Below you have two excellent visualization of our resulting algorithm.
In the first image you can see the acceleration after the traffic-light switched from red to green.
In the second image you can clearly see the deceleration due the fact that the car realizes a red-traffic-light ahead. The deceleration is smooth. And even as the traffic-light turns green, while the cars is decelerating, the change is realized by the car and it stops decelerating and accelerates again. The detection, classification and behavior planning is done in real time.
Additionally, we made a longer video of the car making an entire round, which is available on Youtube:
Udacity Self-Driving Car Nanodegree Capstone Project Video
You can see a little delay between the change of the traffic light and the reaction of the car in the first image. This is caused by to two factors:
- We chose a more reliable neural network instead of a faster one. In real self-driving cars there is more computational power than we have on our local environments so there would be less delay but still the reliability which is crucial for safety in safe driving cars.
- Before changing the classification every image we wait for three classifications of the same type to avoid wrong classification due to noisy images from the camera.

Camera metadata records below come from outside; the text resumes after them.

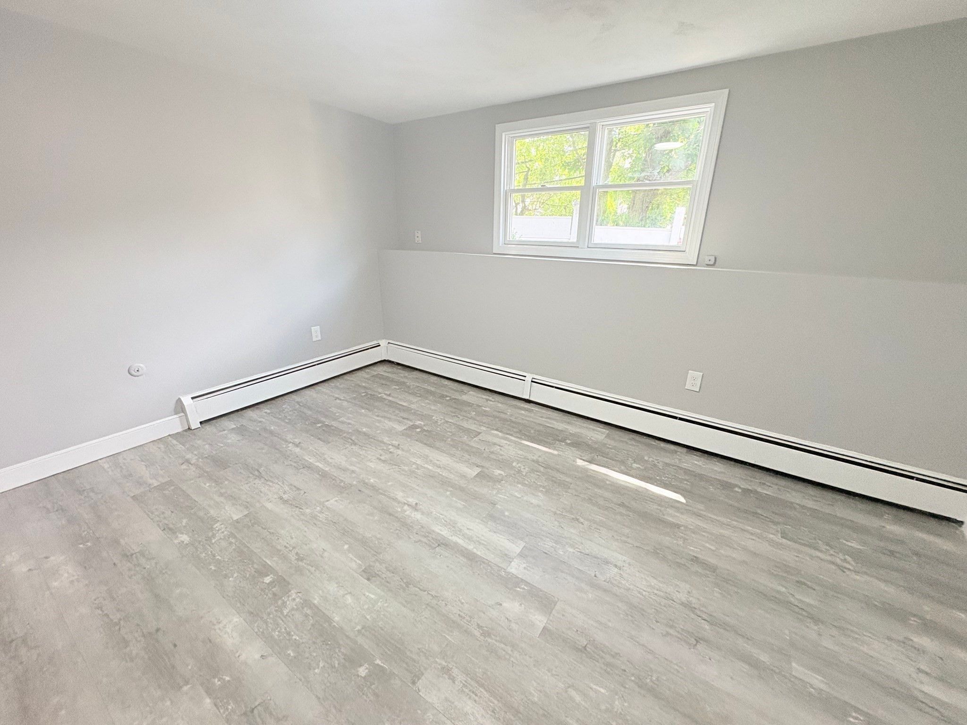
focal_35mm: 14
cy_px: 362
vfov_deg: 85.7
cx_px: 484
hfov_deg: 102.1
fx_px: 391
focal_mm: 2.22
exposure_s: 1/120
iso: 400
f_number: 2.2
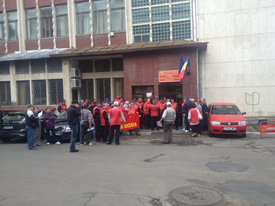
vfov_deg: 40.7
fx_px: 278
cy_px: 103
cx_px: 138
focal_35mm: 35
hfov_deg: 52.6
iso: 64
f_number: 2.4
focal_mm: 4.28
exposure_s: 1/201
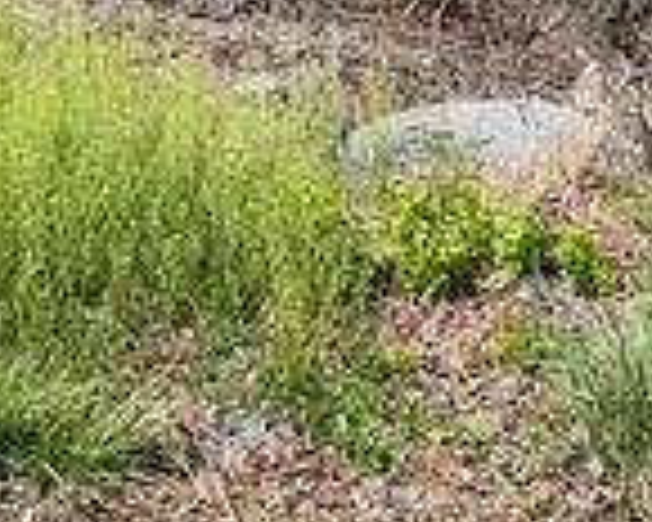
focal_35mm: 81
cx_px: 373
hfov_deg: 23.5
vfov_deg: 17.6
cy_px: -173
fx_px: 1563
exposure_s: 1/2525
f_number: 1.78
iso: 80
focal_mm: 6.76
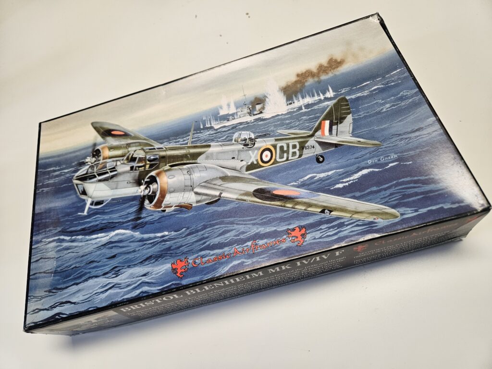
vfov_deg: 58.9
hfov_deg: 73.9
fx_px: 327
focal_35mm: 23
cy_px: 184
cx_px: 246
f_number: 1.8
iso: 200
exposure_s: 1/120
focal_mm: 5.4
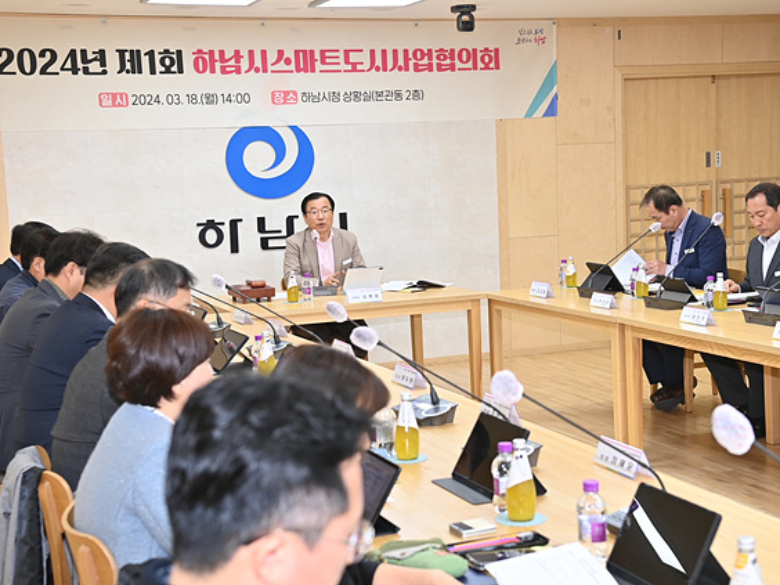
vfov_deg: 24.4
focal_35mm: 60
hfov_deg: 32.2
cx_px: 408
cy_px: 291
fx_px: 1352
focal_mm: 55
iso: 800
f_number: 5.6
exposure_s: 1/100
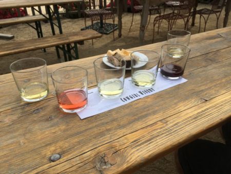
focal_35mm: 29
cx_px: 116
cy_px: 87
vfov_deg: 48.3
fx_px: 194
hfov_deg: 61.6
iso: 25
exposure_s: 1/1832
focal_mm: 4.15
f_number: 2.2
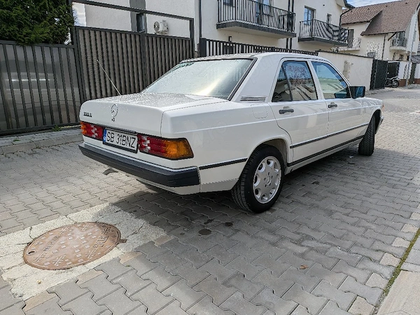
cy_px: 158
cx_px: 210
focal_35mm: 24
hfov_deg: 71.6
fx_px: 291
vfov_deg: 56.8
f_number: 1.7
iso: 24
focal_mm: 4.53
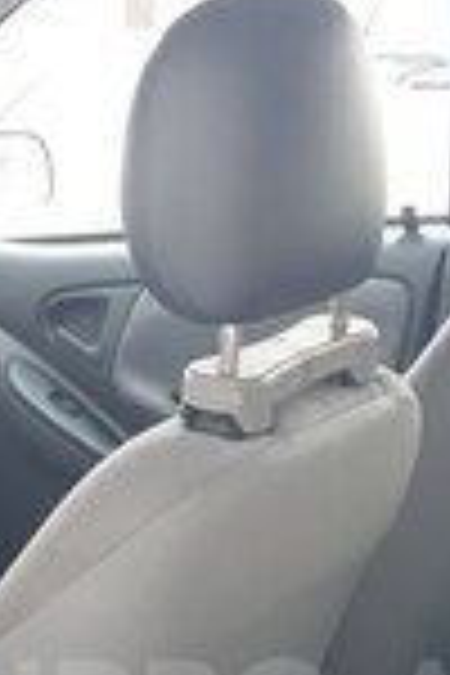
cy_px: 711
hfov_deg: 14.7
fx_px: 1744
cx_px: 216
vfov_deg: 21.0
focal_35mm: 93
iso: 160
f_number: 1.9
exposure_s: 1/17
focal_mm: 3.6
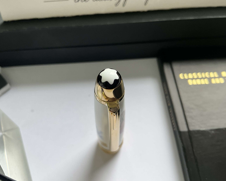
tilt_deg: -59.7
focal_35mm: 31
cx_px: 112
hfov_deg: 57.2
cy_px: 92
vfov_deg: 47.1
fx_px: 207
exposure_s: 1/122
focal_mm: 3
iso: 32
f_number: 1.8
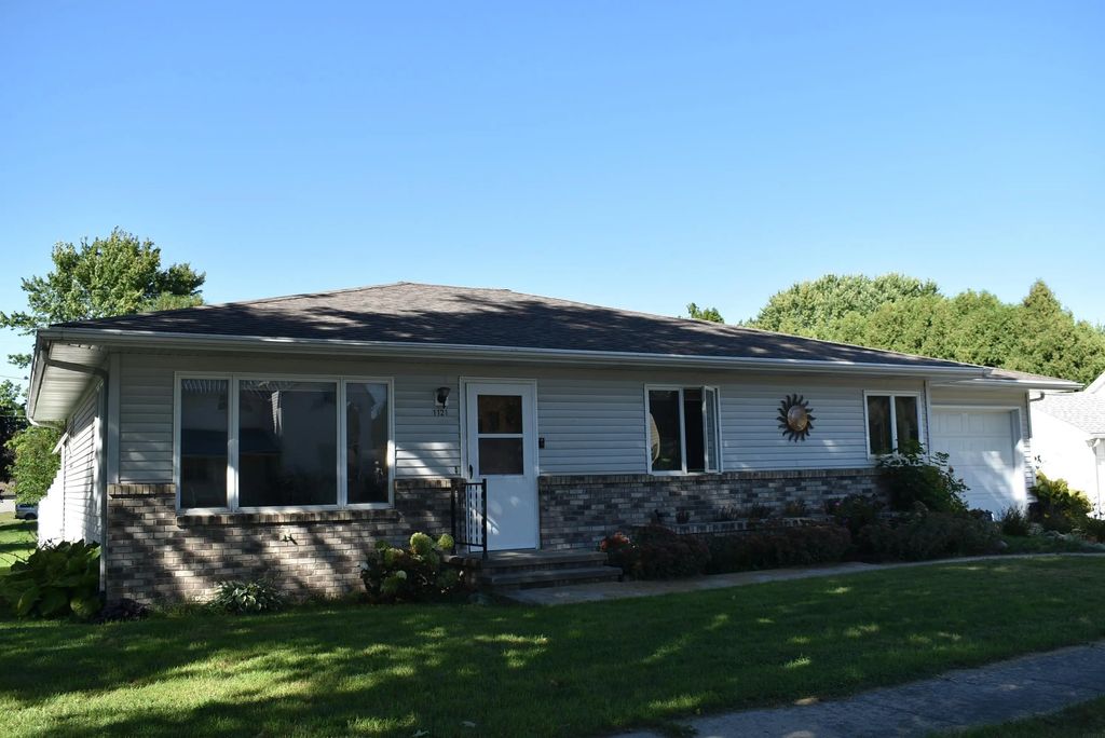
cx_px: 552
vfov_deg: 40.0
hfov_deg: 57.2
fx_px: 1013
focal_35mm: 33
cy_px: 369
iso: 100
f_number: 7.1
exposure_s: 1/200
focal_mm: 22
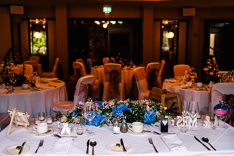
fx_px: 235
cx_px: 115
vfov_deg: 36.7
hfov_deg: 52.9
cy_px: 78
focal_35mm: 36
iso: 640
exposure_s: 1/500
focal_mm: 35
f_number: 2
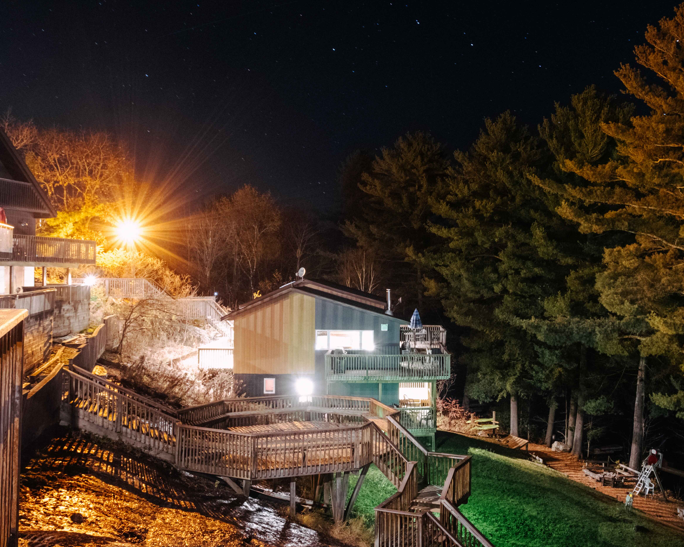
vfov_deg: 43.4
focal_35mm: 34
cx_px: 456
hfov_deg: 51.9
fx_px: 688
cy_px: 272
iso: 3200
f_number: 6.3
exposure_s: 37
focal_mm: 18
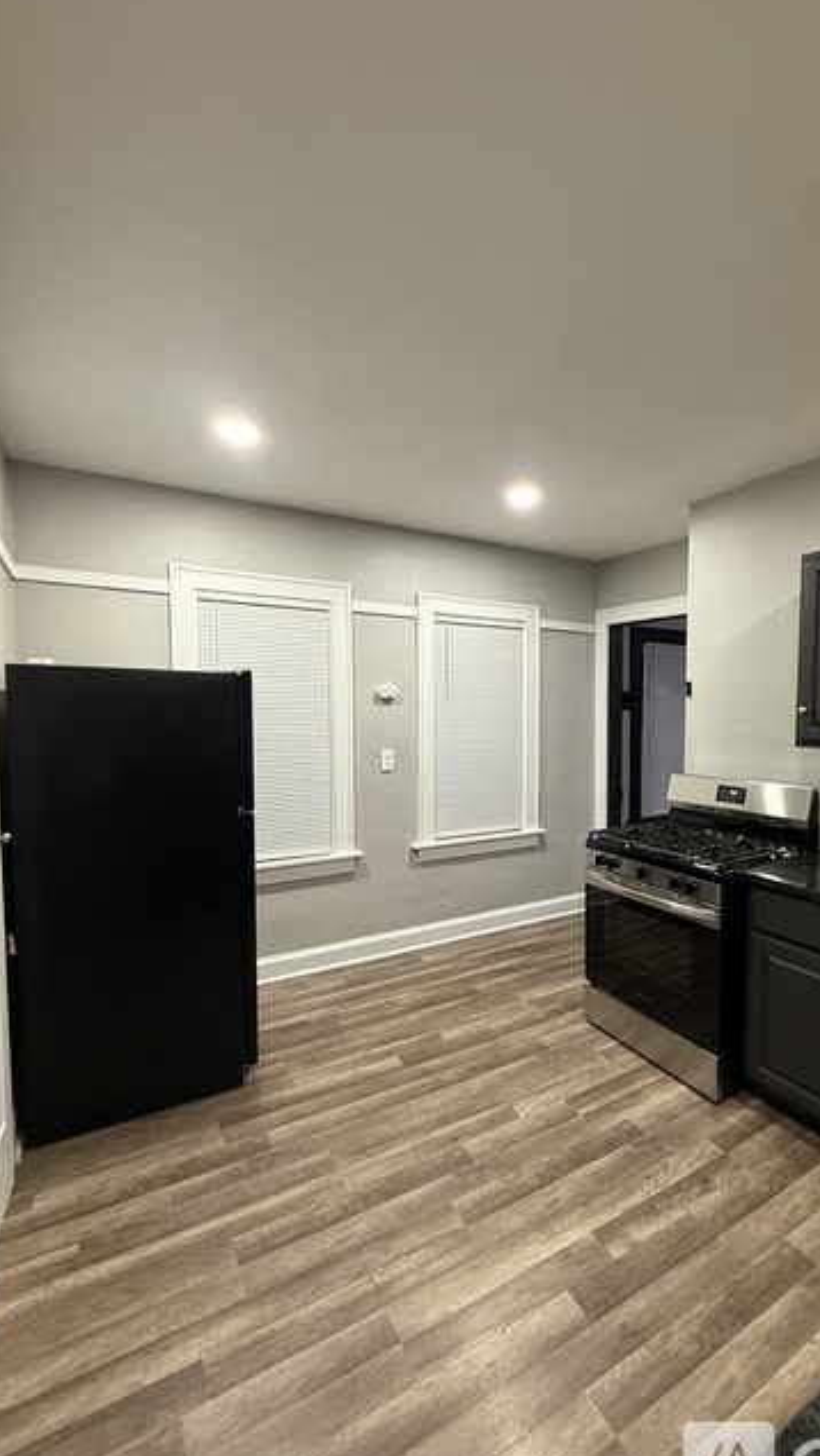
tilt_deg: -2.4
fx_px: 618
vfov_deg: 99.3
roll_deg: -0.7
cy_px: 750
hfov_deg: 66.6
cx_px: 481
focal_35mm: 16
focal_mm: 2.22
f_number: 2.2
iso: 320
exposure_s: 1/60
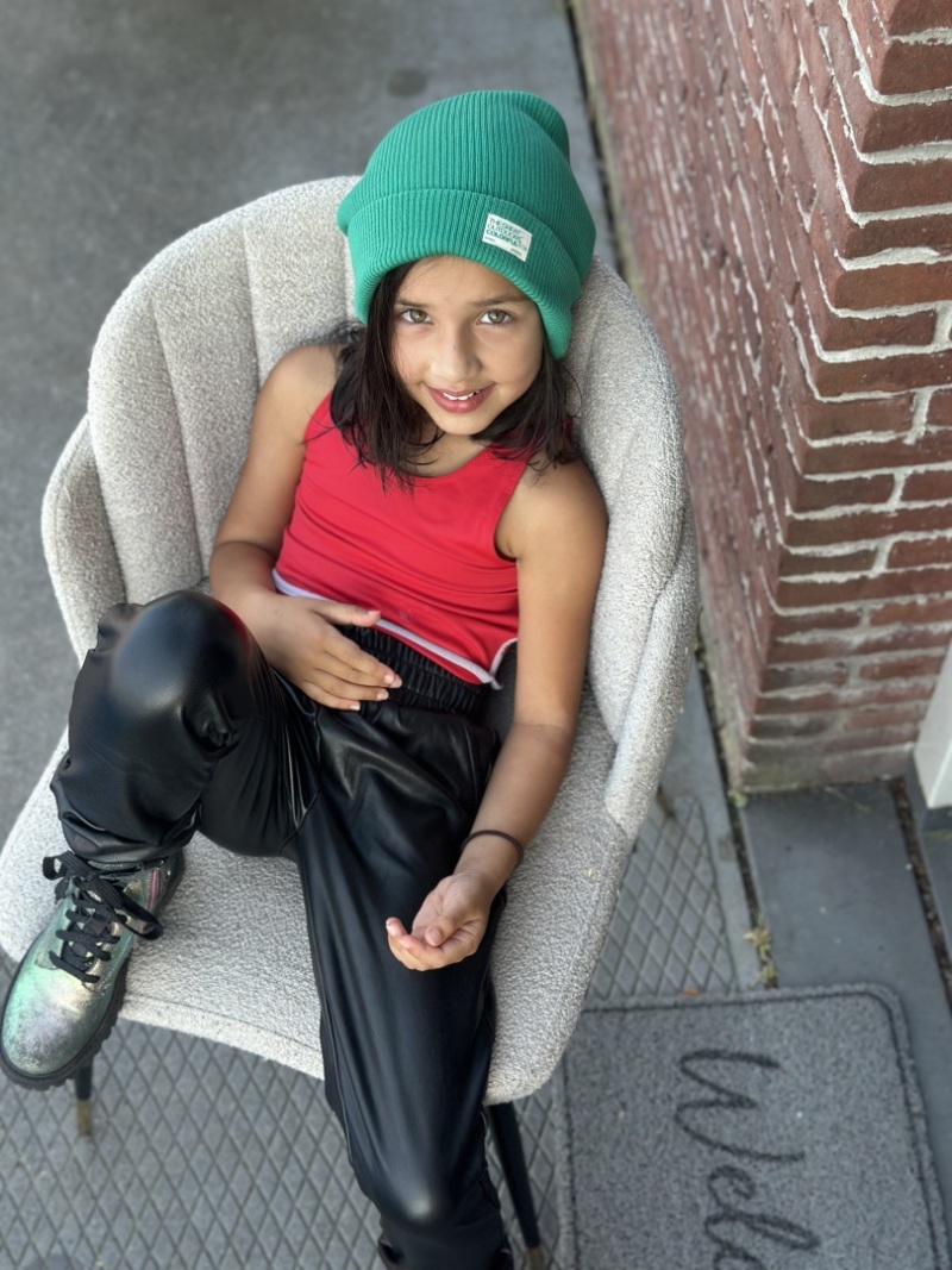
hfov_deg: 30.3
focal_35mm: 48
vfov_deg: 39.7
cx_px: 476
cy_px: 635
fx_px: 1760
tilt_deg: -57.2
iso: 80
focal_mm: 6.86
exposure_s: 1/190
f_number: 1.78
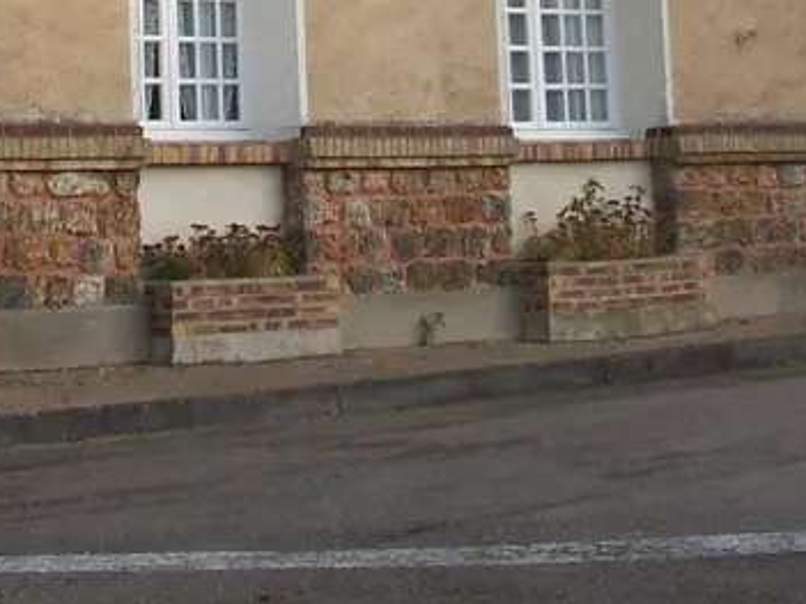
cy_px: -496
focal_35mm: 135
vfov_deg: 10.3
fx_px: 3142
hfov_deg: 14.5
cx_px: 152
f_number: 2.8
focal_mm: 6.2
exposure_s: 1/358
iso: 80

- Last but not least we also decided to stay safe and stop the car, if we are unsure of our current prediction and wait for more data.
Copyright (c) 2020 Adam Gyarmati, Gaurav A., Kevin Hubert, Lukas Leonard Köning
Permission is hereby granted, free of charge, to any person obtaining a copy of this software and associated documentation files (the "Software"), to deal in the Software without restriction, including without limitation the rights to use, copy, modify, merge, publish, distribute, sublicense, and/or sell copies of the Software, and to permit persons to whom the Software is furnished to do so, subject to the following conditions:
The above copyright notice and this permission notice shall be included in all copies or substantial portions of the Software.
THE SOFTWARE IS PROVIDED "AS IS", WITHOUT WARRANTY OF ANY KIND, EXPRESS OR IMPLIED, INCLUDING BUT NOT LIMITED TO THE WARRANTIES OF MERCHANTABILITY, FITNESS FOR A PARTICULAR PURPOSE AND NONINFRINGEMENT. IN NO EVENT SHALL THE AUTHORS OR COPYRIGHT HOLDERS BE LIABLE FOR ANY CLAIM, DAMAGES OR OTHER LIABILITY, WHETHER IN AN ACTION OF CONTRACT, TORT OR OTHERWISE, ARISING FROM, OUT OF OR IN CONNECTION WITH THE SOFTWARE OR THE USE OR OTHER DEALINGS IN THE SOFTWARE.